For DMD, Entrada plans to release crucial clinical data for two exon-skipping programs, specifically targeting exon 44 and exon 45. Doshi noted that the first readout for exon 44, involving a dosage of 6 mg/kg, will focus on both safety and dystrophin production. He explained that this regimen includes 5 mg/kg of the conjugate and 1 mg/kg of the delivery vehicle. Doshi expressed optimism about observing double-digit dystrophin levels in the initial cohort at this dosage.

He referenced comparative data from Avidity’s del-zota program, which reported approximately 25% dystrophin above background levels, indicating that Entrada anticipates exceeding these figures in its subsequent exon 44 cohort.

Doshi distinguished Entrada’s cyclic cell-penetrating peptide chemistry from traditional linear peptide approaches, asserting that the company’s unique chemical structure has shown safety in preclinical trials involving mice, non-human primates, and healthy volunteers.

Assessing Functional Benefits and Regulatory Strategies

While dystrophin remains a central biomarker in these studies, Doshi reiterated that functional benefits are ultimately what patients and clinicians seek. For the initial cohorts in both exon 44 and exon 45, safety and dystrophin production will be prioritized. He cautioned that functional changes may take longer to manifest in exon 44 patients, who typically present background dystrophin levels of around 6%–10%.
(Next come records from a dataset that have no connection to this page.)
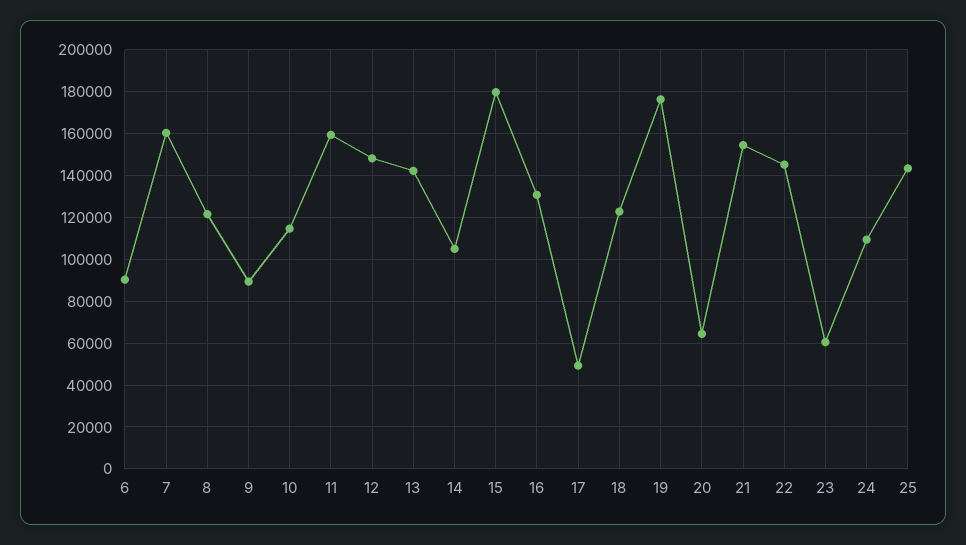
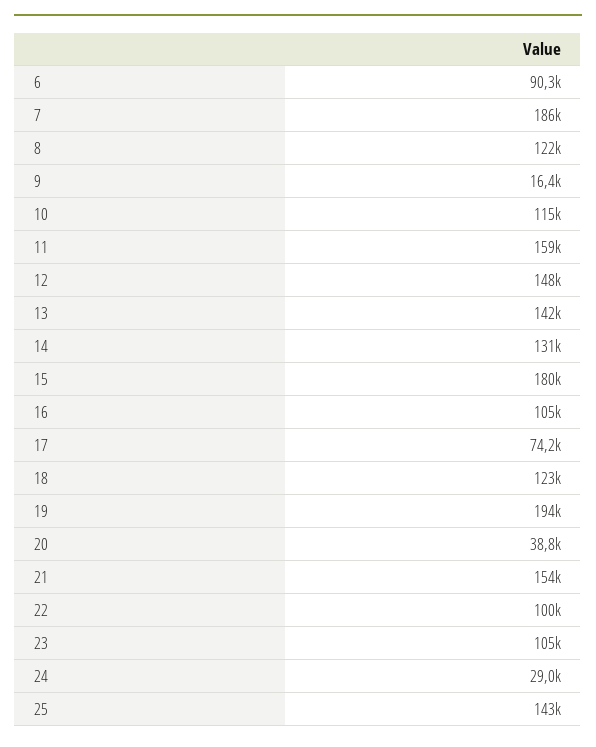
  {
    "6": 90300,
-   "7": 160000,
+   "7": 186000,
    "8": 122000,
-   "9": 90000,
+   "9": 16400,
    "10": 115000,
    "11": 159000,
    "12": 148000,
    "13": 142000,
-   "14": 105000,
+   "14": 131000,
    "15": 180000,
-   "16": 130000,
+   "16": 105000,
-   "17": 50000,
+   "17": 74200,
    "18": 123000,
-   "19": 175000,
+   "19": 194000,
-   "20": 65000,
+   "20": 38800,
    "21": 154000,
-   "22": 145000,
+   "22": 100000,
-   "23": 60000,
+   "23": 105000,
-   "24": 110000,
+   "24": 29000,
    "25": 143000
  }

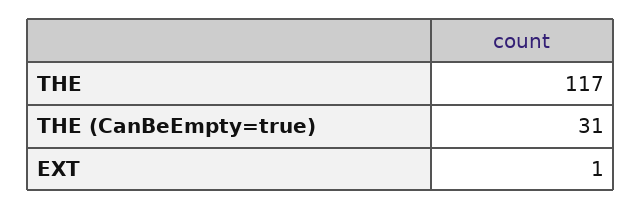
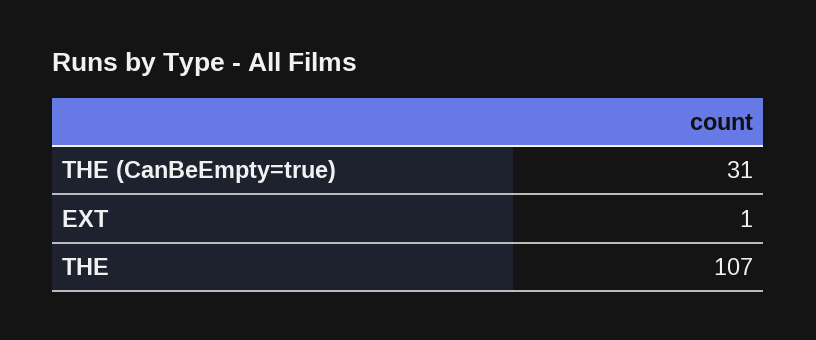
  {
-   "THE": 117,
+   "THE": 107,
    "THE (CanBeEmpty=true)": 31,
    "EXT": 1
  }

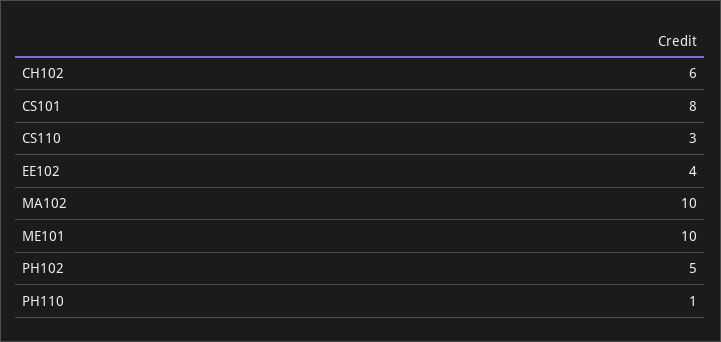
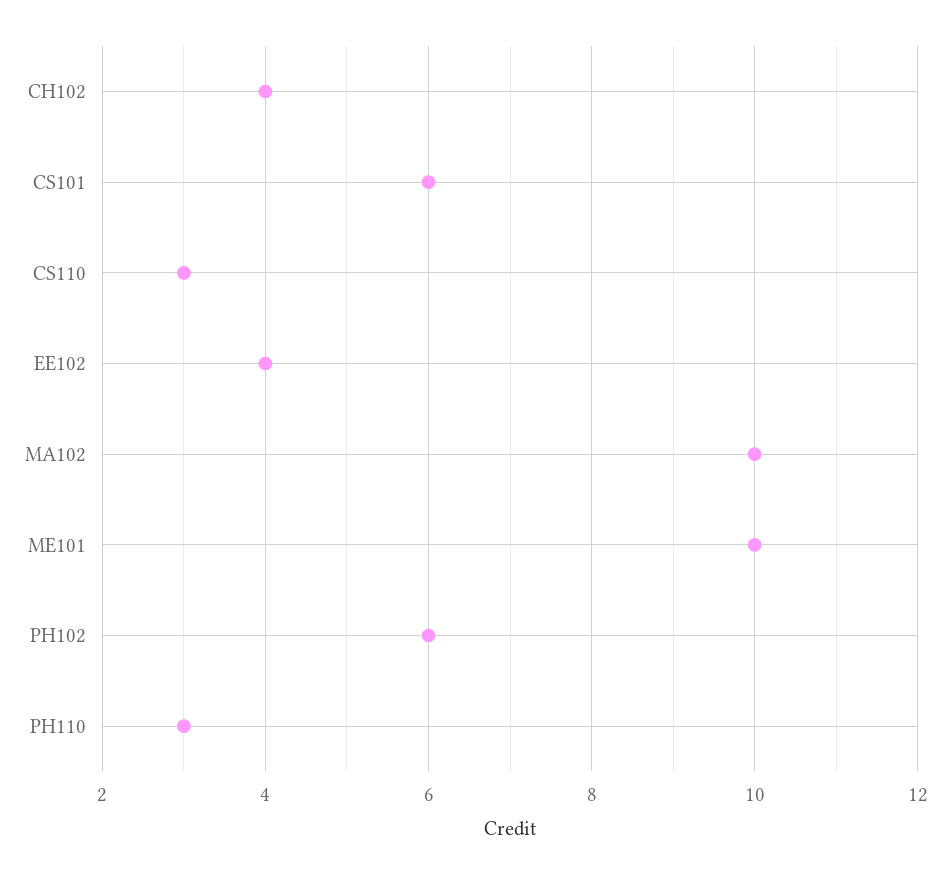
  {
-   "CH102": 6,
+   "CH102": 4,
-   "CS101": 8,
+   "CS101": 6,
    "CS110": 3,
    "EE102": 4,
    "MA102": 10,
    "ME101": 10,
-   "PH102": 5,
+   "PH102": 6,
-   "PH110": 1
+   "PH110": 3
  }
In contrast, exon 45 patients, with lower background levels, might show functional improvements sooner. The study structure includes a 19-week period with three doses, followed by an open-label phase lasting approximately 39 weeks. Doshi suggested that a year of dosing and follow-up could provide a clearer picture of functional benefit.
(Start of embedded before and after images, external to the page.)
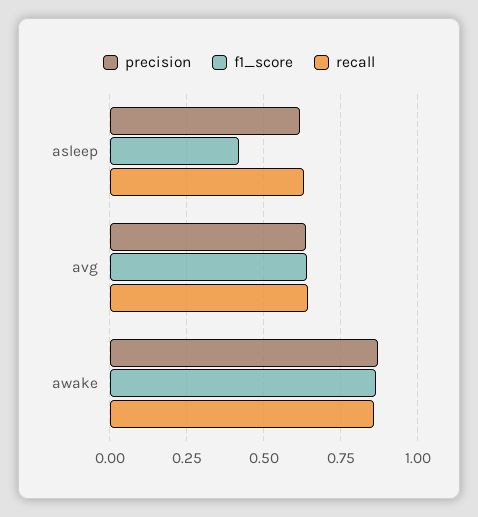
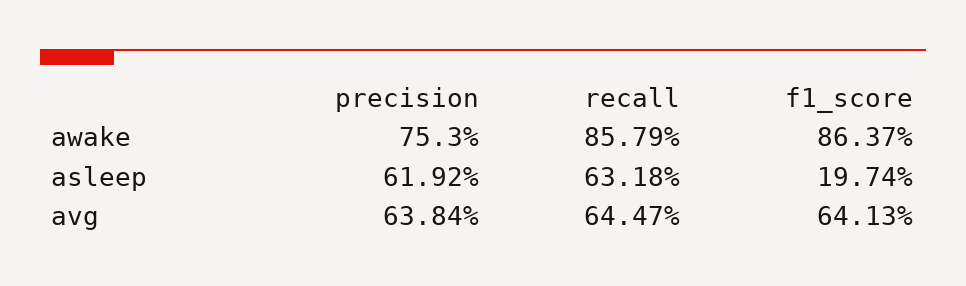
  {
    "precision": {
      "asleep": 0.6192,
      "avg": 0.6384,
-     "awake": 0.875
+     "awake": 0.753
    },
    "f1_score": {
-     "asleep": 0.425,
+     "asleep": 0.1974,
      "avg": 0.6413,
      "awake": 0.8637
    },
    "recall": {
      "asleep": 0.6318,
      "avg": 0.6447,
      "awake": 0.8579
    }
  }

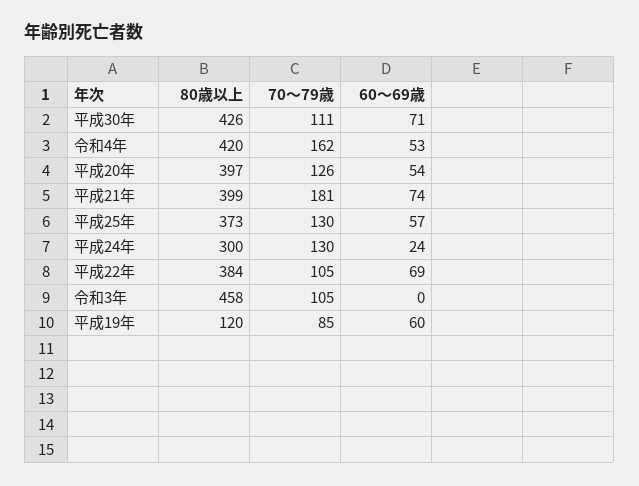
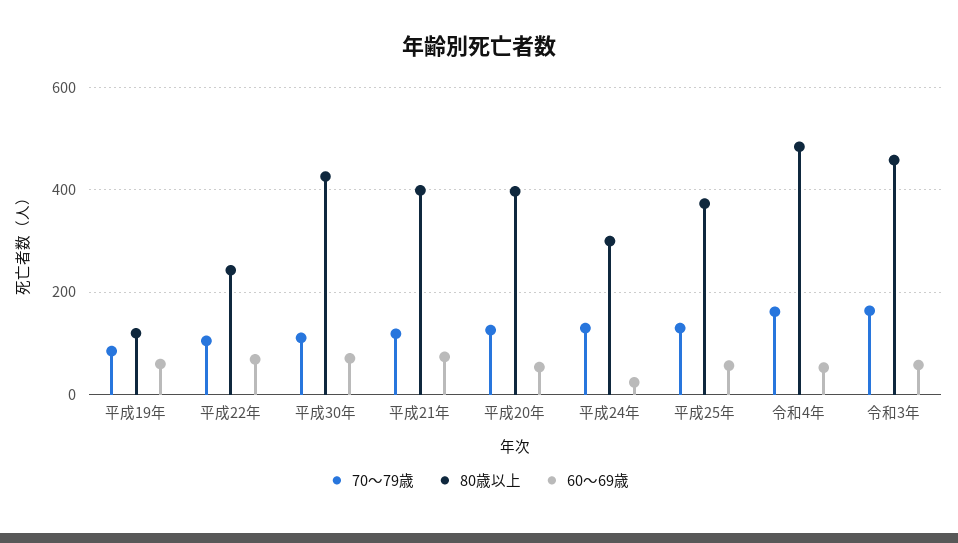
  {
    "80歳以上": {
      "平成30年": 426,
-     "令和4年": 420,
+     "令和4年": 480,
      "平成20年": 397,
      "平成21年": 399,
      "平成25年": 373,
      "平成24年": 300,
-     "平成22年": 384,
+     "平成22年": 240,
      "令和3年": 458,
      "平成19年": 120
    },
    "70～79歳": {
      "平成30年": 111,
      "令和4年": 162,
      "平成20年": 126,
-     "平成21年": 181,
+     "平成21年": 120,
      "平成25年": 130,
      "平成24年": 130,
      "平成22年": 105,
-     "令和3年": 105,
+     "令和3年": 160,
      "平成19年": 85
    },
    "60～69歳": {
      "平成30年": 71,
      "令和4年": 53,
      "平成20年": 54,
      "平成21年": 74,
      "平成25年": 57,
      "平成24年": 24,
      "平成22年": 69,
-     "令和3年": 0,
+     "令和3年": 60,
      "平成19年": 60
    }
  }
Entrada is also strategizing around its U.S. enrollment plans. The company has received FDA approval to commence a study on adult patients and aims to begin enrollment in the latter half of the year. Doshi indicated that the company will review the upcoming 6 mg/kg data before consulting with the FDA about increasing dosage limits for U.S. participants. Currently, the cap is approximately 1.28 mg/kg, a restriction Doshi attributes to FDA caution pending further safety data.
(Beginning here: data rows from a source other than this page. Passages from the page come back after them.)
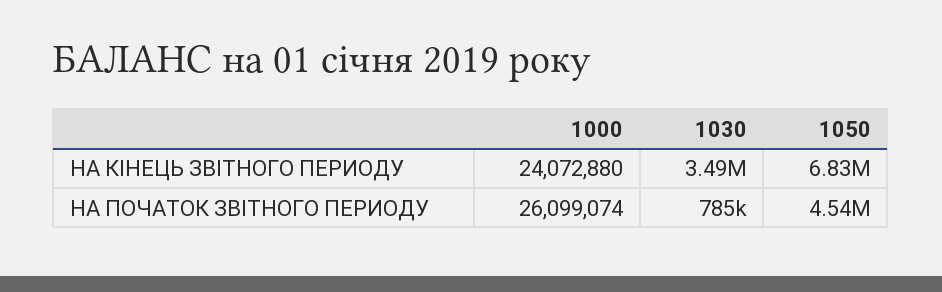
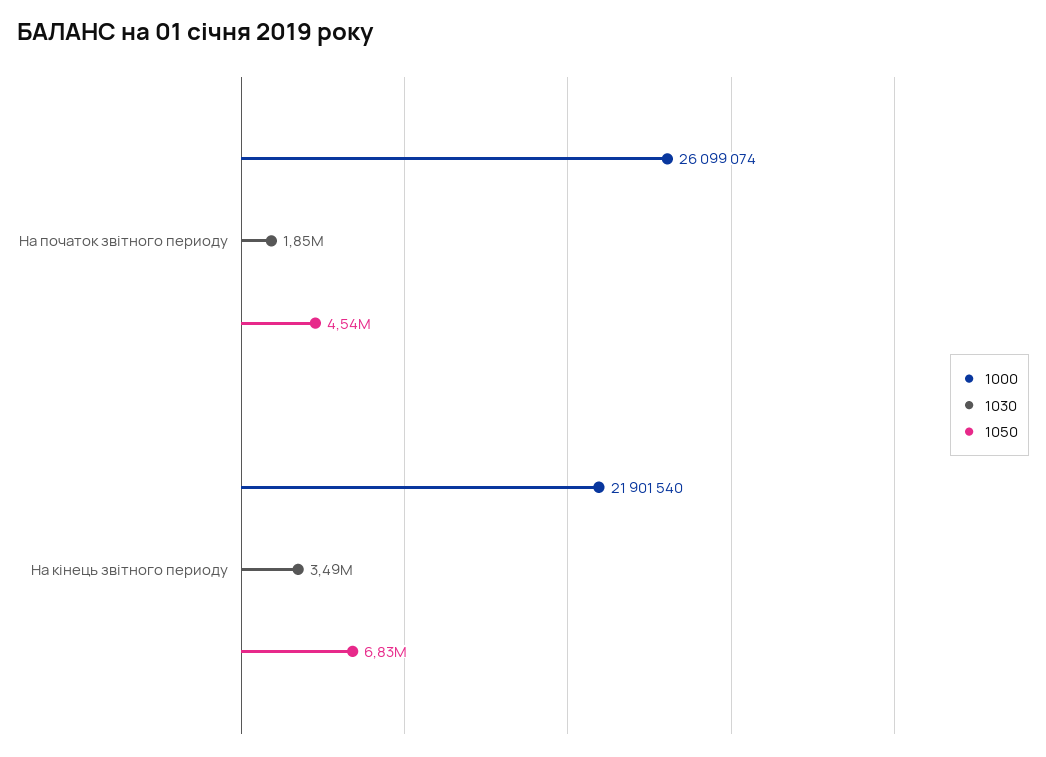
  {
    "1000": {
-     "НА КIНЕЦЬ ЗВIТНОГО ПЕРИОДУ": 24072880,
+     "НА КIНЕЦЬ ЗВIТНОГО ПЕРИОДУ": 21901540,
      "НА ПОЧАТОК ЗВІТНОГО ПЕРИОДУ": 26099074
    },
    "1030": {
      "НА КIНЕЦЬ ЗВIТНОГО ПЕРИОДУ": 3490000,
-     "НА ПОЧАТОК ЗВІТНОГО ПЕРИОДУ": 785000
+     "НА ПОЧАТОК ЗВІТНОГО ПЕРИОДУ": 1850000
    },
    "1050": {
      "НА КIНЕЦЬ ЗВIТНОГО ПЕРИОДУ": 6830000,
      "НА ПОЧАТОК ЗВІТНОГО ПЕРИОДУ": 4540000
    }
  }

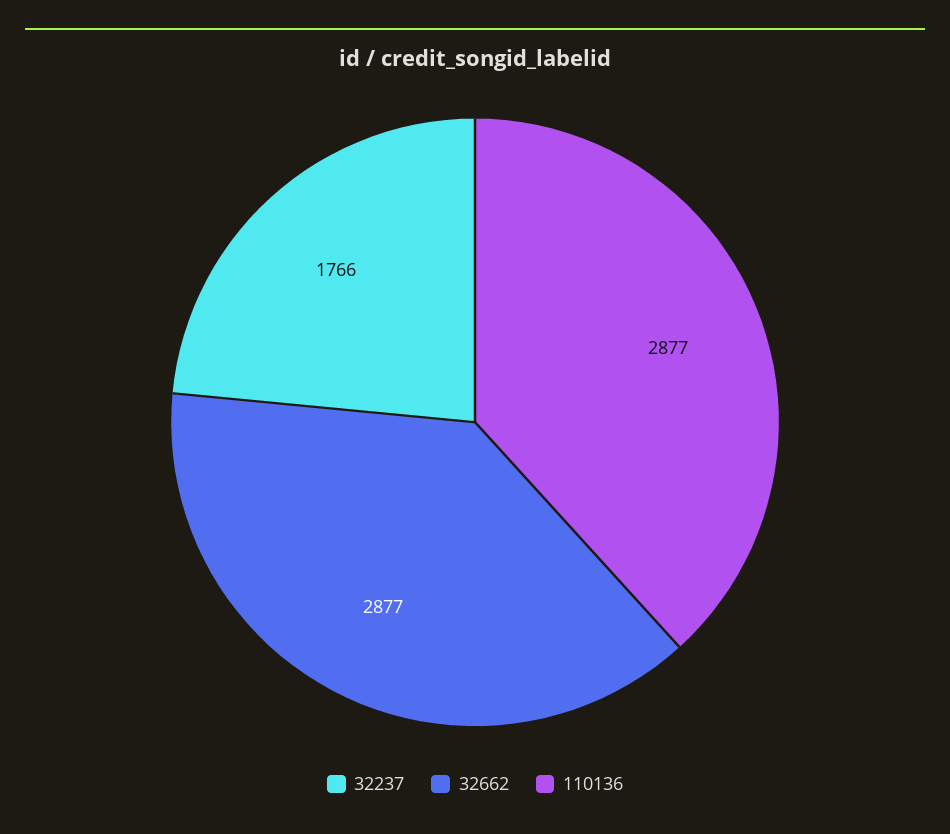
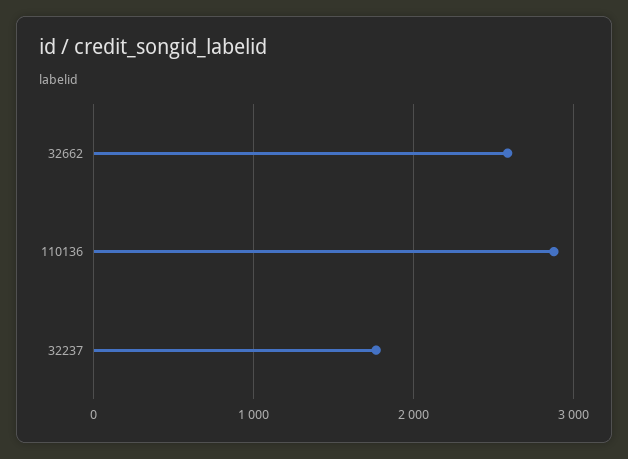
  {
    "32237": 1766,
-   "32662": 2877,
+   "32662": 2600,
    "110136": 2877
  }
He acknowledged the ongoing dialogue with FDA officials, emphasizing that feedback from these discussions is being incorporated into their protocols.

As Entrada moves forward, Doshi expressed confidence that favorable results from the Q2 exon 44 dataset could serve to de-risk the broader portfolio of DMD programs, which also includes exon 45, 50, and 51, as well as a collaboration with Vertex for DM1.

Founded on the principles of enhancing drug delivery, Entrada Therapeutics is focused on creating protein-based therapeutics capable of addressing intracellular targets. The company utilizes its proprietary cell-penetrating miniature protein (CPMP) platform and intracellular targeting of proteins (iTOP) delivery technology to tackle rare and serious diseases that have historically posed challenges for conventional biologics.

As the landscape of biotechnology evolves, Entrada’s ambitious initiatives in DMD and DM1 signal a strong commitment to innovation in therapeutic development, with significant implications for patients facing these devastating conditions.